Częstochowianie jednak nie pozostali na lodzie i zabezpieczyli swoje finanse podczas podpisania umowy z Kolakoviciem.
- To porozumienie zawiera punkty o gratyfikacji finansowej. Ono jest "zadowalające" dla jednej i drugiej strony, jeżeli w ogóle można użyć tego słowa. Zostały wypracowane warunki, na mocy której klub zdecydował się rozwiązać wcześniej podpisaną umowę. Są tam warunki, które gratyfikują klub ze strony finansowe - zaznacza.
Po odejściu Kolakovicia w Częstochowie pozostał niesmak i zadanie znalezienia trenera. I udało się. W piątek na stronie internetowej klubu oficjalnie powitano nowego szkoleniowca. Został nim Cezar Douglas Silva.

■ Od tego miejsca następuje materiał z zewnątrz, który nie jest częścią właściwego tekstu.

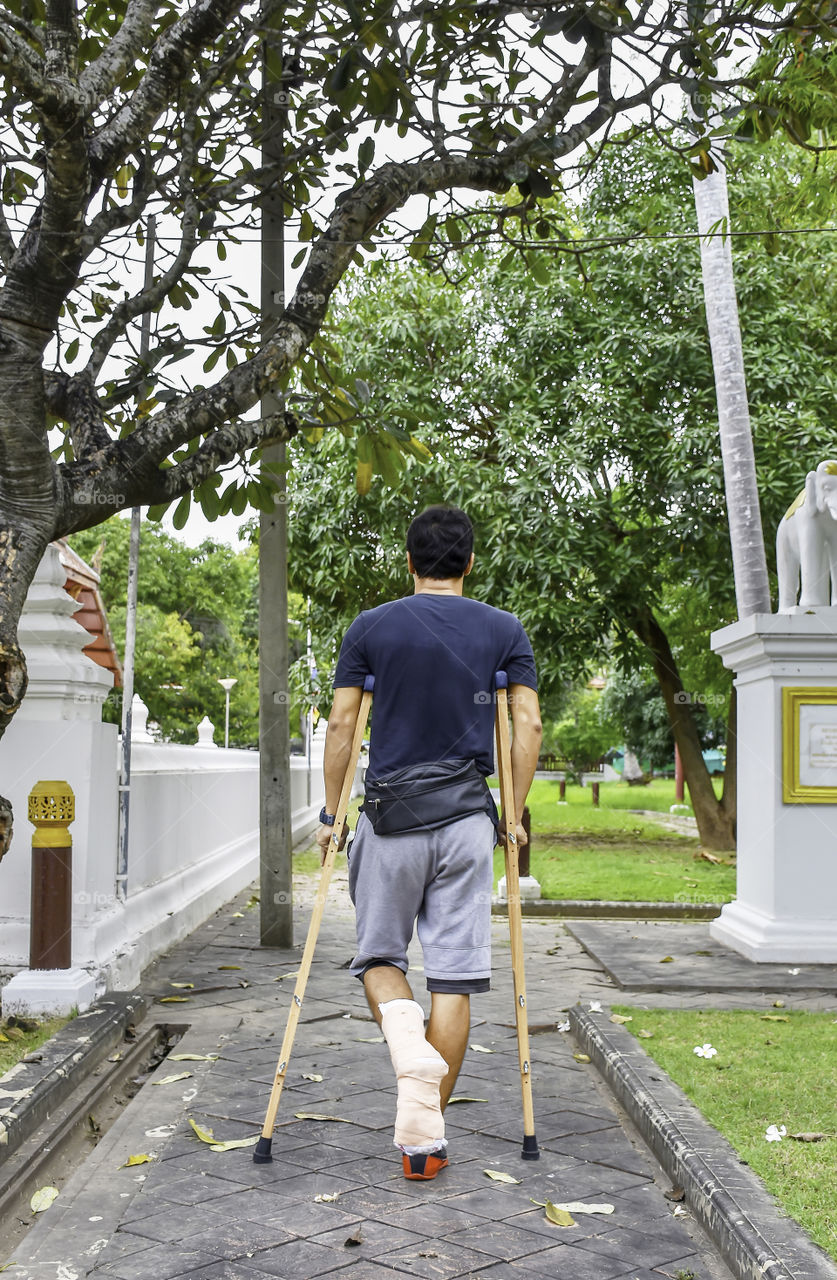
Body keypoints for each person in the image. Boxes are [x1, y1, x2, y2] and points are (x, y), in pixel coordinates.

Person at [316, 504, 542, 1180]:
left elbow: (341, 723)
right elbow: (524, 725)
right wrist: (514, 812)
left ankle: (405, 1048)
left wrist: (331, 816)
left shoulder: (371, 628)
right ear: (469, 563)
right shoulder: (503, 630)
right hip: (469, 821)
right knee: (453, 978)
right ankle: (423, 1141)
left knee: (379, 957)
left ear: (407, 561)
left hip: (389, 821)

Silva to doświadczony brazylijski trener, który prowadził już zespoły Volley Futuro oraz Taubate Volley. Razem z nimi wywalczył dwa razy triumf w rozgrywkach Pucharu Brazylii oraz dotarł do finału klubowych mistrzostw Ameryki Południowej. W sezonie 2008 roku nowy trener Norwida został wybrany najlepszym trenerem brazylijskiej Superligi, a w 2023 roku najlepszym trenerem włoskiej Serie A2.
- PlusLiga to obecnie jedna z najlepszych lig w Europie, najbardziej konkurencyjna i wymagająca pod względem technicznym dla zespołów. Długo się jej przyglądałem i właśnie teraz nadszedł czas by się z nią zmierzyć. Z radością podejmuję to wyzwanie - podkreślił Silva w rozmowie z klubowymi mediami.